Assim, embora sabores novos como girassol e tinta preta de lula se destaquem junto aos visitantes, a meta é representar fielmente a região com algo que os moradores também apreciem. É por isso que, se você pressionar, Lynn admitirá que seu sabor favorito de verdade é maçã, o sabor de Takikawa, onde moramos como professores de idiomas. “É 10% delicioso”, diz ela, “e 90% imbuído de todo o meu apego afetivo a Takikawa.”
Cada região tem sua guloseima própria
No Japão, meibutsu significa literalmente “coisa famosa” e se aplica à ideia de especialidades regionais.

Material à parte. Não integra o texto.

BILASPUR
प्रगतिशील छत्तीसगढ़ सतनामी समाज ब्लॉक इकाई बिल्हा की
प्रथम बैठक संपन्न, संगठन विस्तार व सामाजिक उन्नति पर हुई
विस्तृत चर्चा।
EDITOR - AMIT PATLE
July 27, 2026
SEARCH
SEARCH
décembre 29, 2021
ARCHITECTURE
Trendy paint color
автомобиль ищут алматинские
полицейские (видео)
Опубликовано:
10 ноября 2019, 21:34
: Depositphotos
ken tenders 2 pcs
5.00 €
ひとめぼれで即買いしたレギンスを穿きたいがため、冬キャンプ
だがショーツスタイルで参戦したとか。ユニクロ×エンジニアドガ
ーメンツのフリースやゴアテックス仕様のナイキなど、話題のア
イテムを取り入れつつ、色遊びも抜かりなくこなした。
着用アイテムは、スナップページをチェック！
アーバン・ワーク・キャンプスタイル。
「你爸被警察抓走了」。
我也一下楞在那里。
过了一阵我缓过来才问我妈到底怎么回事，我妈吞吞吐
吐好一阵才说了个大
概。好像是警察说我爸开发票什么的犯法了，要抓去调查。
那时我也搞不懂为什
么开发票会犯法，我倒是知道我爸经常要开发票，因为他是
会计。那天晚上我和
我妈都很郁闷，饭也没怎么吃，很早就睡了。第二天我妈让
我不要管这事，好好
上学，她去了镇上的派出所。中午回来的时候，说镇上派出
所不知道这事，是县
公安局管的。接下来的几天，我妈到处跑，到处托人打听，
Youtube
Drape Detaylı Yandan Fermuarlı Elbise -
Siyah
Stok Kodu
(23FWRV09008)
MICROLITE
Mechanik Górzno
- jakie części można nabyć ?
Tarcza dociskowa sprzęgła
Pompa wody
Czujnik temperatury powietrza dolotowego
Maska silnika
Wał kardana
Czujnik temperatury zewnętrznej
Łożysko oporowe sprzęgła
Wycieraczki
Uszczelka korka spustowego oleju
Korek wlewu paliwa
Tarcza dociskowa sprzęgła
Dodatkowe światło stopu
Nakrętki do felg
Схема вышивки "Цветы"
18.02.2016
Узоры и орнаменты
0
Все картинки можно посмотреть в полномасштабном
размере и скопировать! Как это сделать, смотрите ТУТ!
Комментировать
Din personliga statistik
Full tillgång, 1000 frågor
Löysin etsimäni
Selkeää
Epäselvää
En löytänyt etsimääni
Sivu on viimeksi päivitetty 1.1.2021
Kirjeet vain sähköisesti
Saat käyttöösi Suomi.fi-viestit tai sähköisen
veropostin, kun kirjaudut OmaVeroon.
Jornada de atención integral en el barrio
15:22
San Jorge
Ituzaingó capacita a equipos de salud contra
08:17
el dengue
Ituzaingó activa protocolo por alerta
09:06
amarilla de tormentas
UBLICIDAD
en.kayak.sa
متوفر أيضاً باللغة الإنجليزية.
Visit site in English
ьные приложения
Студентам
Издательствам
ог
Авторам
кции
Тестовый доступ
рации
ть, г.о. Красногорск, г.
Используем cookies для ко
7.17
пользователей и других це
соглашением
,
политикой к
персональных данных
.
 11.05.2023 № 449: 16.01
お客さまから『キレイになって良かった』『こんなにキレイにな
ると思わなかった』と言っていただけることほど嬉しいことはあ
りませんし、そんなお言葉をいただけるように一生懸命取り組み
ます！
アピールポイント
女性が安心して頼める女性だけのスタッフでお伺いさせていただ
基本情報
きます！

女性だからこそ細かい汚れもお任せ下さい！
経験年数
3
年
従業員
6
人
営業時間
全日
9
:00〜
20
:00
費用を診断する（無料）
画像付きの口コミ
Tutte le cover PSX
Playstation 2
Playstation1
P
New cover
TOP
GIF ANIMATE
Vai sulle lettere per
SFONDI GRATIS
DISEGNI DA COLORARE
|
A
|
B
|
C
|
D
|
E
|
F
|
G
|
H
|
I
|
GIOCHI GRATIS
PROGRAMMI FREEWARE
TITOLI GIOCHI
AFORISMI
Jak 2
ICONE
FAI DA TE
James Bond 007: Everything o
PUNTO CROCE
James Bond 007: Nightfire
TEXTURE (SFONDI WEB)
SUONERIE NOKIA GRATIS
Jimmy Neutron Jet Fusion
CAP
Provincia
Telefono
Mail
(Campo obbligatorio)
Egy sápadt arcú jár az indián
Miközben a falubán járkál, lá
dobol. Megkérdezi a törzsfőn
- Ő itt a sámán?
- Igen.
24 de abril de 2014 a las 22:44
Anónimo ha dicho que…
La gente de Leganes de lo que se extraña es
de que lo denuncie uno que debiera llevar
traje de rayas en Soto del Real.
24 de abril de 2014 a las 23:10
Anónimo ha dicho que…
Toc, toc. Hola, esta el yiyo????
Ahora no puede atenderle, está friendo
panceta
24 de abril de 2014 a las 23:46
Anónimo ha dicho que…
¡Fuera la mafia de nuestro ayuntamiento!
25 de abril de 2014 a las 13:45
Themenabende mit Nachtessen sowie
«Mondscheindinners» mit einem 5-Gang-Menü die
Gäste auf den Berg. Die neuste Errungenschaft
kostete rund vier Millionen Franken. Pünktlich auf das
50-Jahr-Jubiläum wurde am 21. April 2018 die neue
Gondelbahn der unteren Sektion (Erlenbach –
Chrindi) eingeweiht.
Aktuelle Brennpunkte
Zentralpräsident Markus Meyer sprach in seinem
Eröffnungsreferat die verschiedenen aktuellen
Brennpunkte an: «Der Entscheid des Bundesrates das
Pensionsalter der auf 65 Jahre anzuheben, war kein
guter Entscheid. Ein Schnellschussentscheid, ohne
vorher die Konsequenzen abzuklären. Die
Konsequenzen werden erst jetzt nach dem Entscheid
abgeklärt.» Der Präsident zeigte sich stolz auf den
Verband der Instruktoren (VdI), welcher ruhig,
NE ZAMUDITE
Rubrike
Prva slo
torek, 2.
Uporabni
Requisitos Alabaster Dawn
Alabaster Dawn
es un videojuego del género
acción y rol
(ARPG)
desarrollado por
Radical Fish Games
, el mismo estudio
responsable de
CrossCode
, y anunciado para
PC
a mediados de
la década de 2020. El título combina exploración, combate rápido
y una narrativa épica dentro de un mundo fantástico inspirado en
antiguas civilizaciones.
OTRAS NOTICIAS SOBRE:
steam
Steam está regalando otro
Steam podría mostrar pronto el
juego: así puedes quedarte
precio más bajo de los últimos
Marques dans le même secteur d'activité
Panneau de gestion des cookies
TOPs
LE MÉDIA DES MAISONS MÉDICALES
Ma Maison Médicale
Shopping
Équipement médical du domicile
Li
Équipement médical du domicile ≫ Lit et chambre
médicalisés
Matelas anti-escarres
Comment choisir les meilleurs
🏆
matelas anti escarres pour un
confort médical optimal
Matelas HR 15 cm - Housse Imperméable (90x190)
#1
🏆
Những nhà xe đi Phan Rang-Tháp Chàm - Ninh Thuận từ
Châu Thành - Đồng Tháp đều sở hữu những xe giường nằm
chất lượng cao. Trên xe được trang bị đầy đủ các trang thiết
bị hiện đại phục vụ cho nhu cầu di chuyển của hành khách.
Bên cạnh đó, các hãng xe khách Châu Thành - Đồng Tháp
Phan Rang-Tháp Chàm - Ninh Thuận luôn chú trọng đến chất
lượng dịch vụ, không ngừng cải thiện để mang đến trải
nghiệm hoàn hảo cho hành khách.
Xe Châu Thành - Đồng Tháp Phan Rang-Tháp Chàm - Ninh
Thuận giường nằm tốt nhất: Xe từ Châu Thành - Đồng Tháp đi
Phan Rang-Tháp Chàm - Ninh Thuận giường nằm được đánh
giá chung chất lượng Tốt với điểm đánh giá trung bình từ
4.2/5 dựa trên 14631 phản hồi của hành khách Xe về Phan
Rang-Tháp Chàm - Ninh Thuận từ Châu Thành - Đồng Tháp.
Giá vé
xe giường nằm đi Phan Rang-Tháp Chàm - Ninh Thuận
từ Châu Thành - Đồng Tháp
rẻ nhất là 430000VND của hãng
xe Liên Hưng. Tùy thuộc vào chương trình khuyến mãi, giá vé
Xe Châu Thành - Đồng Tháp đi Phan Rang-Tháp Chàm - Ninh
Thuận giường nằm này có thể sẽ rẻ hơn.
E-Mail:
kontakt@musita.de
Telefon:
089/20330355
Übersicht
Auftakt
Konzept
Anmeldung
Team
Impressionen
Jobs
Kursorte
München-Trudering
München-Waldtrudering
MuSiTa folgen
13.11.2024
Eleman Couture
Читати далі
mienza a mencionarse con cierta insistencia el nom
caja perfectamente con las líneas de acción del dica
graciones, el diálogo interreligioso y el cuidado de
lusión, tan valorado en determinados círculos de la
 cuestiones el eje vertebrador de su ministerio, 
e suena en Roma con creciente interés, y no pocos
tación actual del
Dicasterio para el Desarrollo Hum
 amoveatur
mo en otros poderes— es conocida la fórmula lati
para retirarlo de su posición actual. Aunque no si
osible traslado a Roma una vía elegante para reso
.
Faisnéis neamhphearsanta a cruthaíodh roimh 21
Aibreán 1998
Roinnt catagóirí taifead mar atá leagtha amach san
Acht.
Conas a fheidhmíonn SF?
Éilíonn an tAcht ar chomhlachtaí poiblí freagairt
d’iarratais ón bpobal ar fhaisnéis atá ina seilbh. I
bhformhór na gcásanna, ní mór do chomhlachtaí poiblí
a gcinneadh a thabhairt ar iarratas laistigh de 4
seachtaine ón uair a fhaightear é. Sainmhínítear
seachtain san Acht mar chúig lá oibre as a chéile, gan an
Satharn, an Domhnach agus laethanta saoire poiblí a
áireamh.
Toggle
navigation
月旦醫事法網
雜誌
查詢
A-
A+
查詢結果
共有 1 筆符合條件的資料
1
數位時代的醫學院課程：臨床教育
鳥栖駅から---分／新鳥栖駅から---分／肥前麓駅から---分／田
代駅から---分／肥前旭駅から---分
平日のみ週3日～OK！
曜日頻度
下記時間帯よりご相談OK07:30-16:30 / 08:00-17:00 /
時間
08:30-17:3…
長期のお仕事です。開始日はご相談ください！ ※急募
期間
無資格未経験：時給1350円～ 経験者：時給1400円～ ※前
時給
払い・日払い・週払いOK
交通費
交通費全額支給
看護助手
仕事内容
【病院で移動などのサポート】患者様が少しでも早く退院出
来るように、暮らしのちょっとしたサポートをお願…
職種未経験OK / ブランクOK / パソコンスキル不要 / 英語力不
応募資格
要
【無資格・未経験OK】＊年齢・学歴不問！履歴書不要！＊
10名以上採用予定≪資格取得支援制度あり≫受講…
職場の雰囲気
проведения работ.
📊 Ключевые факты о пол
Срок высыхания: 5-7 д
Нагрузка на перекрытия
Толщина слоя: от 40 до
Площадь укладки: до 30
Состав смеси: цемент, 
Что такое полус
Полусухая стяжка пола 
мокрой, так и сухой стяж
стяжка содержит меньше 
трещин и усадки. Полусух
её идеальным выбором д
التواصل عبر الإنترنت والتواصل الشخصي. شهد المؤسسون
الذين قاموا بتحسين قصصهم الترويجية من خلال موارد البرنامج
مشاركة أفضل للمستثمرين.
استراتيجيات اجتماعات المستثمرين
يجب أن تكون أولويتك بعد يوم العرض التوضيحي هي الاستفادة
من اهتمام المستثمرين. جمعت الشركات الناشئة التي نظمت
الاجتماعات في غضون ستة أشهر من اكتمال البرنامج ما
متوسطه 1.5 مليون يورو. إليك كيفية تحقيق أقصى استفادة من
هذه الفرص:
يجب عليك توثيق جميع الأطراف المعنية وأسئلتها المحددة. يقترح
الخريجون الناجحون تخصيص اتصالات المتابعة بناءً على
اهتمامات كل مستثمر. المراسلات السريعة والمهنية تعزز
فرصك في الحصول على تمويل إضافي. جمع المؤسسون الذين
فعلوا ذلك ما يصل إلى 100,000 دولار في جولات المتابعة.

As 47 províncias do Japão têm delícias extraordinárias para os visitantes experimentarem. Eis algumas:
- Iwate, nordeste de Honshu (a maior ilha do Japão): Bolos em formato de ovo com casca de chocolate branco.
- Yamagata, ao sul de Iwate: Gelatina com uma cereja inteira dentro.
- Gunma, no interior do Japão central: Queijo envelhecido em missô.
- Kagawa, área insular no sudoeste: Azeites locais.
- Gifu, entre Osaka e Tóquio: Bolas gelatinosas feitas de araruta que parecem gotas d’água.
- Miyazaki, no extremo sul do Japão: Gelatina de yuzu (uma fruta cítrica) numa casca de açúcar cristalizado.
- Niigata, a noroeste de Tóquio, no Mar do Japão: Saquê de arroz de alta qualidade.
- Okayama, província ensolarada com muitas árvores frutíferas, como o pessegueiro: Salada de frutas com iogurte.